Gordon Brown

Personal information
- Full name: Gordon F. Brown
- Born: 1930 Leeds district, England
- Died: 12 February 2026 (aged 95)

Playing information
- Position: Stand-off
Club
| Years | Team | Pld | T | G | FG | P |
| 1950–60 | Leeds | ≥250 | 94 | 17 | 0 | 316 |
| 1960–≥62 | Keighley |  |  |  |  |  |
|  | Total |  | 94 | 17 | 0 | 316 |
Representative
| Years | Team | Pld | T | G | FG | P |
| 1954–55 | Great Britain | 6 | 7 | 0 | 0 | 21 |

Coaching information
Club
| Years | Team | Gms | W | D | L | W% |
| 196?–6? | Keighley |  |  |  |  |  |
- Source: As of 12 June 2012

= Gordon Brown (rugby league) =

English rugby league footballer (1930–2026)

Gordon F. Brown (1930 – 12 February 2026) was an English World Cup-winning professional rugby league footballer who played in the 1950s and 1960s, and coached in the 1960s. He played at representative level for Great Britain, and at club level for Leeds and Keighley, as a , and coached at club level for Keighley.

==Background==
Brown's birth was registered in Leeds district, West Riding of Yorkshire, England in 1930.

==Playing career==

===International honours===
Brown won caps for Great Britain while at Leeds in the 1954 Rugby League World Cup against Australia (2-tries), France (1-try), New Zealand (1-try), France (2-tries); and in 1955 against New Zealand (2 matches).
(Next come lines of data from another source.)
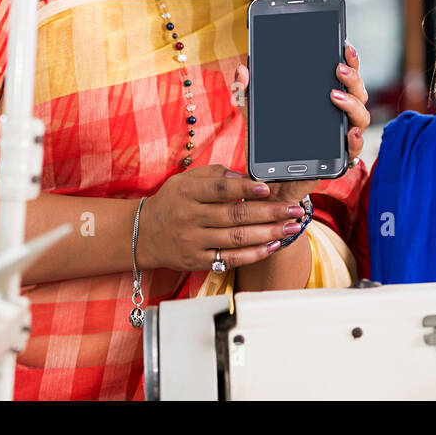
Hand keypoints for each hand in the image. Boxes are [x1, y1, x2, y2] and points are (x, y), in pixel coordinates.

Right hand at [136, 164, 307, 271]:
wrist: (142, 234)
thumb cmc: (171, 202)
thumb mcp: (185, 180)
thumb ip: (214, 174)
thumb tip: (244, 176)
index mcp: (187, 192)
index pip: (220, 189)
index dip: (245, 189)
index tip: (267, 188)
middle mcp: (190, 217)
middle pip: (235, 215)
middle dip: (269, 212)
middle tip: (294, 210)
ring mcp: (193, 241)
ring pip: (236, 238)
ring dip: (268, 233)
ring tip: (291, 227)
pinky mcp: (197, 260)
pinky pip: (229, 258)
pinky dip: (253, 254)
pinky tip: (272, 246)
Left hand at [232, 40, 370, 202]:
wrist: (270, 184)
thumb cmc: (270, 148)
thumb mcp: (257, 118)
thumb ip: (249, 94)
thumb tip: (242, 69)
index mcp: (325, 102)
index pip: (343, 77)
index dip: (349, 60)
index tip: (344, 45)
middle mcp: (338, 117)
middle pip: (358, 92)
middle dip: (352, 77)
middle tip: (338, 67)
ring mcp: (341, 138)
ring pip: (361, 116)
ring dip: (351, 104)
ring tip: (335, 95)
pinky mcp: (339, 160)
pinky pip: (355, 149)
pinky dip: (356, 140)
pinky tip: (350, 133)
He played in all four of Great Britain's 1954 Rugby League World Cup matches, including Great Britain’s 16-12 victory over France in the 1954 Rugby League World Cup Final at Parc des Princes, Paris on 13 November 1954.

Brown also represented Great Britain while at Leeds between 1952 and 1956 against France (1 non-Test match).

===Club career===
Brown made his début for Leeds against Halifax at Headingley, Leeds on Saturday 22 April 1950.

==Death==
Brown died on 12 February 2026, at the age of 95.